The mounting position of the control circuit 31 for controlling the operation of the electric hydraulic pressure generating device 15 is not limited to the vicinity of the brake operating section. It may be set appropriately in consideration of the wiring layout and the like, and the relationship with other in-vehicle control devices.

[0035]

According to the disc brake of the present invention, the electric hydraulic pressure generator is incorporated in the caliper body itself of the brake unit, and the hydraulic pressure generated by the electric hydraulic pressure generator is guided to the cylinder on the caliper body. The road
Since the caliper body is drilled and installed, the need for hydraulic piping between the caliper body and the electric hydraulic generator can be eliminated, and the distance between the caliper body and the electric hydraulic generator can be reduced. Can be brought very close to each other, so that the transmission time of the hydraulic pressure can be shortened. Therefore, the hydraulic pressure can be efficiently transmitted from the electric hydraulic pressure generating device to the cylinder, and the operational accuracy can be easily improved in terms of responsiveness. In addition, since the measures for protecting the piping are not required, the degree of freedom in the layout design and the cost can be reduced.

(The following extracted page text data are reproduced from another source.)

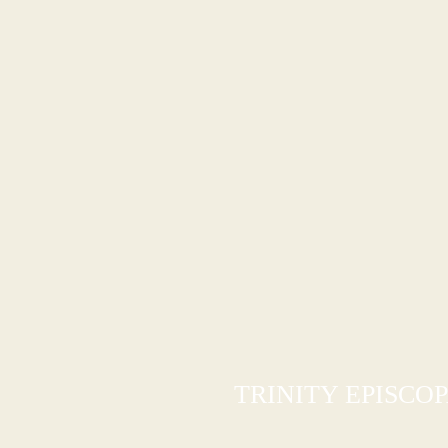
TRINITY EPISCO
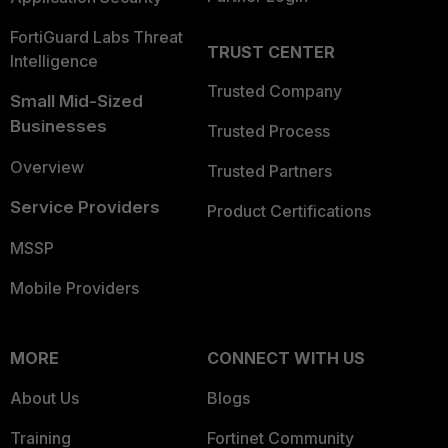
FortiGuard Labs Threat
TRUST CENTER
Intelligence
Trusted Company
Small Mid-Sized
Businesses
Trusted Process
Overview
Trusted Partners
Service Providers
Product Certifications
MSSP
Mobile Providers
MORE
CONNECT WITH US
About Us
Blogs
Training
Fortinet Community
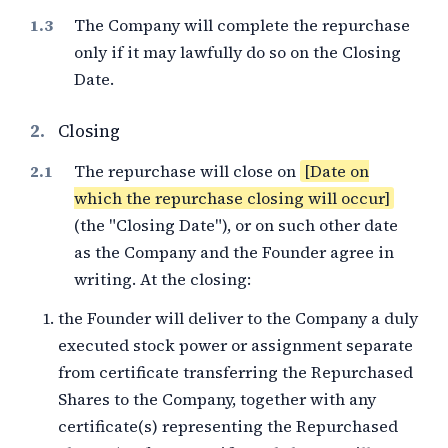
The Company will complete the repurchase
only if it may lawfully do so on the Closing
Date.
2.
Closing
The repurchase will close on
[Date on
which the repurchase closing will occur]
(the "Closing Date"), or on such other date
as the Company and the Founder agree in
writing. At the closing:
the Founder will deliver to the Company a duly
executed stock power or assignment separate
from certificate transferring the Repurchased
Shares to the Company, together with any
certificate(s) representing the Repurchased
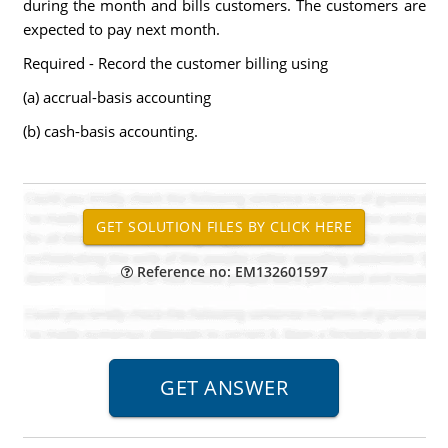
during the month and bills customers. The customers are
expected to pay next month.
Required - Record the customer billing using
(a) accrual-basis accounting
(b) cash-basis accounting.
Reference no: EM132601597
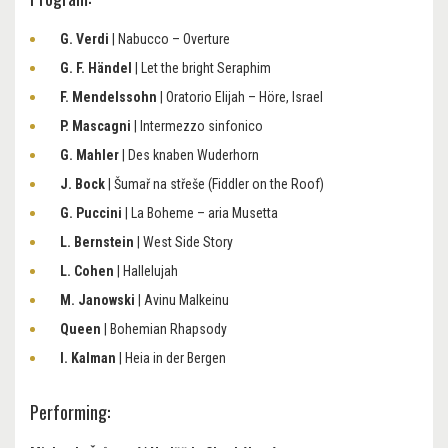
G. Verdi
| Nabucco – Overture
G. F. Händel
| Let the bright Seraphim
F. Mendelssohn
| Oratorio Elijah – Höre, Israel
P. Mascagni
| Intermezzo sinfonico
G. Mahler
| Des knaben Wuderhorn
J. Bock
| Šumař na střeše (Fiddler on the Roof)
G. Puccini
| La Boheme – aria Musetta
L. Bernstein
| West Side Story
L. Cohen
| Hallelujah
M. Janowski
| Avinu Malkeinu
Queen
| Bohemian Rhapsody
I. Kalman
| Heia in der Bergen
Performing:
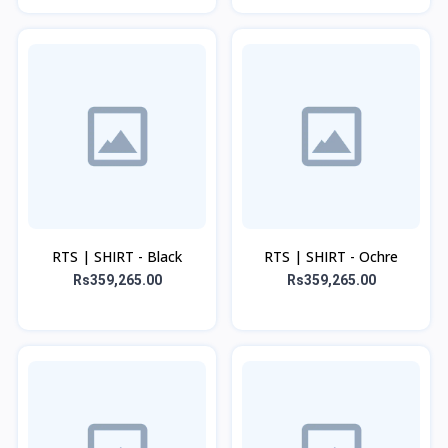
RTS | SHIRT - Black
RTS | SHIRT - Ochre
Rs359,265.00
Rs359,265.00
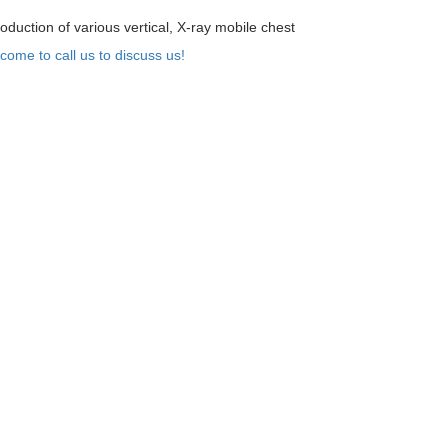
oduction of various vertical, X-ray mobile chest
come to call us to discuss us!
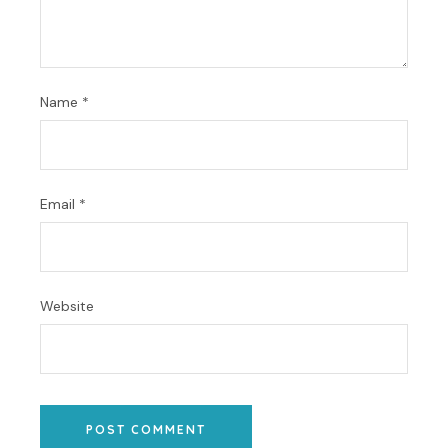
Name
*
Email
*
Website
POST COMMENT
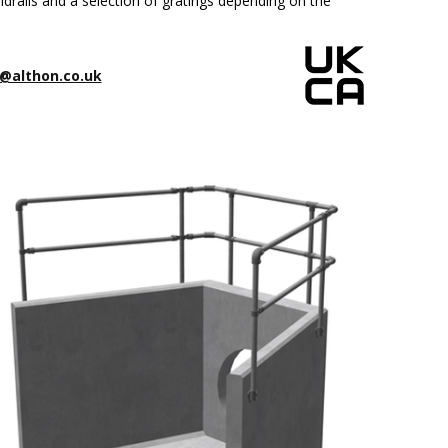
drails and a selection of gratings depending on the
@althon.co.uk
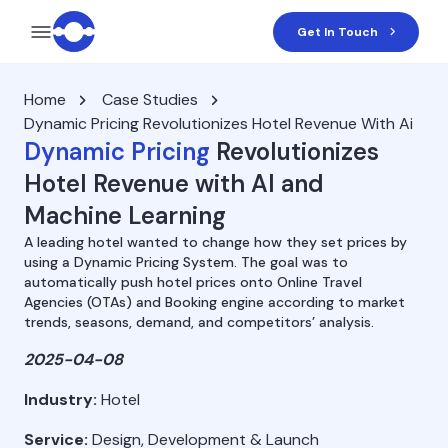
Get In Touch
Home
Case Studies
Dynamic Pricing Revolutionizes Hotel Revenue With Ai
Dynamic Pricing
Revolutionizes
Hotel Revenue with AI and
Machine Learning
A leading hotel wanted to change how they set prices by
using a Dynamic Pricing System. The goal was to
automatically push hotel prices onto Online Travel
Agencies (OTAs) and Booking engine according to market
trends, seasons, demand, and competitors’ analysis.
2025-04-08
Industry:
Hotel
Service:
Design, Development & Launch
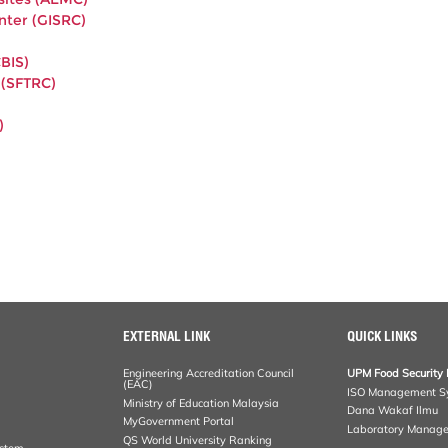
nter (GISRC)
BIS)
 (SFTRC)
)
EXTERNAL LINK
QUICK LINKS
Engineering Accreditation Council
UPM Food Security 
(EAC)
ISO Management S
Ministry of Education Malaysia
Dana Wakaf Ilmu
MyGovernment Portal
Laboratory Manag
QS World University Ranking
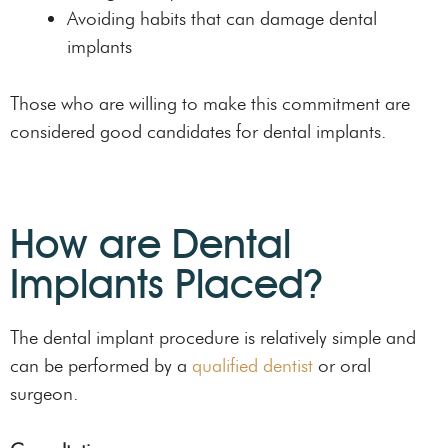
Avoiding habits that can damage dental
implants
Those who are willing to make this commitment are
considered good candidates for dental implants.
How are Dental
Implants Placed?
The dental implant procedure is relatively simple and
can be performed by a
qualified dentist
or oral
surgeon.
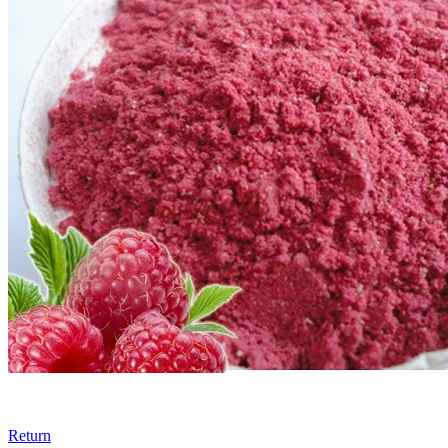
Return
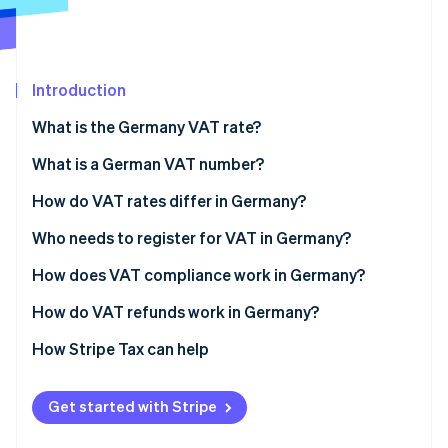
Partners
See what's ahead
Stripe App Marketplace
Radar
Fraud prevention
Introduction
Atlas
Start-up incorporation
What is the Germany VAT rate?
Climate
Carbon removal
What is a German VAT number?
Identity
How do VAT rates differ in Germany?
Online identity verification
Standard VAT rate
Who needs to register for VAT in Germany?
Reduced VAT rate
German-based businesses
How does VAT compliance work in Germany?
Zero-rated transactions
Foreign businesses
How do VAT refunds work in Germany?
Stripe Sessions 2026
See how Stripe is building the economic infrastructure 
VAT-exempt supplies
E-commerce sellers and inventory
How Stripe Tax can help
Watch now
EU distance sellers using OSS
Get started with Stripe
VAT-exempt businesses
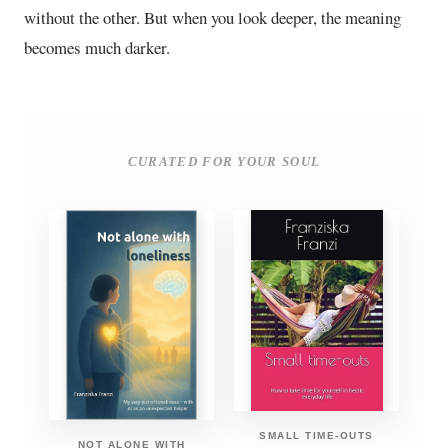
without the other. But when you look deeper, the meaning
becomes much darker.
CURATED FOR YOUR SOUL
SMALL TIME-OUTS
NOT ALONE WITH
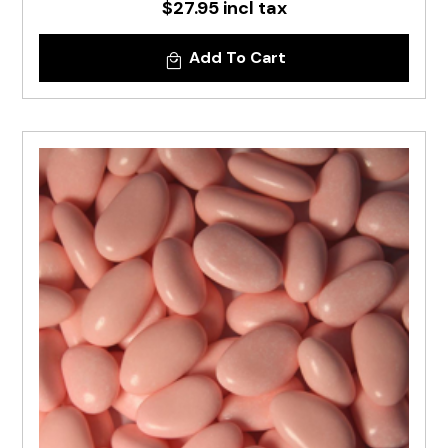
$27.95 incl tax
Add To Cart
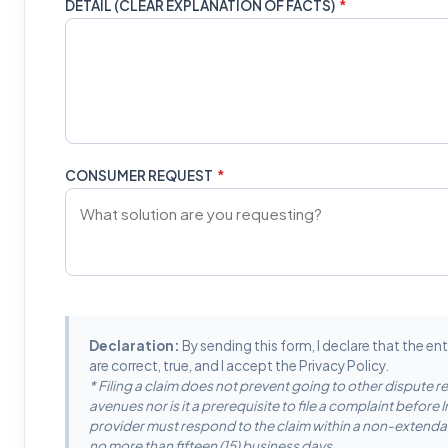
DETAIL (CLEAR EXPLANATION OF FACTS)
*
CONSUMER REQUEST
*
Declaration:
By sending this form, I declare that the en
are correct, true, and I accept the Privacy Policy.
* Filing a claim does not prevent going to other dispute r
avenues nor is it a prerequisite to file a complaint before
provider must respond to the claim within a non-extenda
no more than fifteen (15) business days.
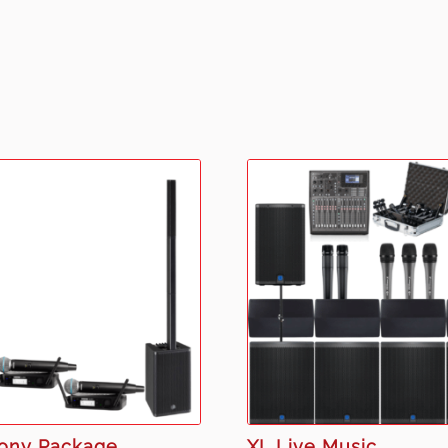
ony Package
XL Live Music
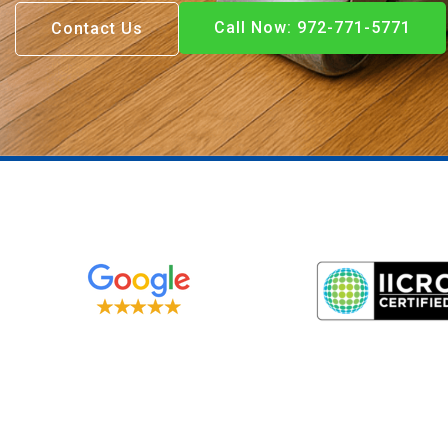
Call Now: 972-771-5771
Contact Us
Call Now: 972-771-5771
Call Now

Also, when compared with a conventional disc brake equipped with an electric hydraulic pressure generating device near the brake operating section, a difference between the control device that operates the electric hydraulic pressure generating device in response to the brake operation and the electric hydraulic pressure generating device. Although the electric wiring path becomes longer, the electric wiring path can be easily inspected for defects in the middle of the line due to continuity check and the like, and can be more easily protected against stepping stones and the like than hydraulic lines. Further, the electric hydraulic pressure generator can be inspected at the time of inspecting the cylinder of the caliper body and the like, and maintenance can be improved by reducing the number of inspection points for maintaining brake safety. .

According to the second aspect of the present invention, since the bridge portion of the caliper body has a pipe structure due to the provision of the hollow portion for accommodating the electric hydraulic pressure generating device, the bridge portion is compared with the solid structure. In addition, the rigidity of the bridge portion and the entire caliper body can be enhanced while suppressing weight increase, and braking performance can be improved by improving the rigidity.

[Brief description of the drawings]

FIG. 1 is a front view of a main part of a disc brake according to the present invention.

FIG. 2 is a partially cutaway side view of the disc brake according to the present invention.

FIG. 3 is a longitudinal sectional view showing a configuration of an electric hydraulic pressure generator.

[Explanation of symbols]

 DESCRIPTION OF SYMBOLS 1 Disc brake 3 Rotor 7 Caliper body 9 Piston 11 Support 13 Cylinder 15 Electric hydraulic pressure generator 17 Bridge part 21 Hydraulic power source accommodation part 29 Oil passage

Claims (2)

[Claims] 1. A disc brake having a piston slidable in a cylinder of a caliper body, wherein the piston presses a friction pad against a rotor by hydraulic pressure supplied to the cylinder, wherein hydraulic pressure is supplied to the cylinder. The electric hydraulic pressure generating device is configured to generate a hydraulic pressure according to a brake operation by using a solid element capable of electrically controlling the expansion and contraction operation as a drive source, and the electric hydraulic pressure generating device is housed in the caliper body. Disc brake characterized by the following. 2. The disc brake according to claim 1, wherein the caliper body has a bridge section that straddles the outer periphery of the rotor, and the electric hydraulic pressure generating device is housed in the bridge section. brake.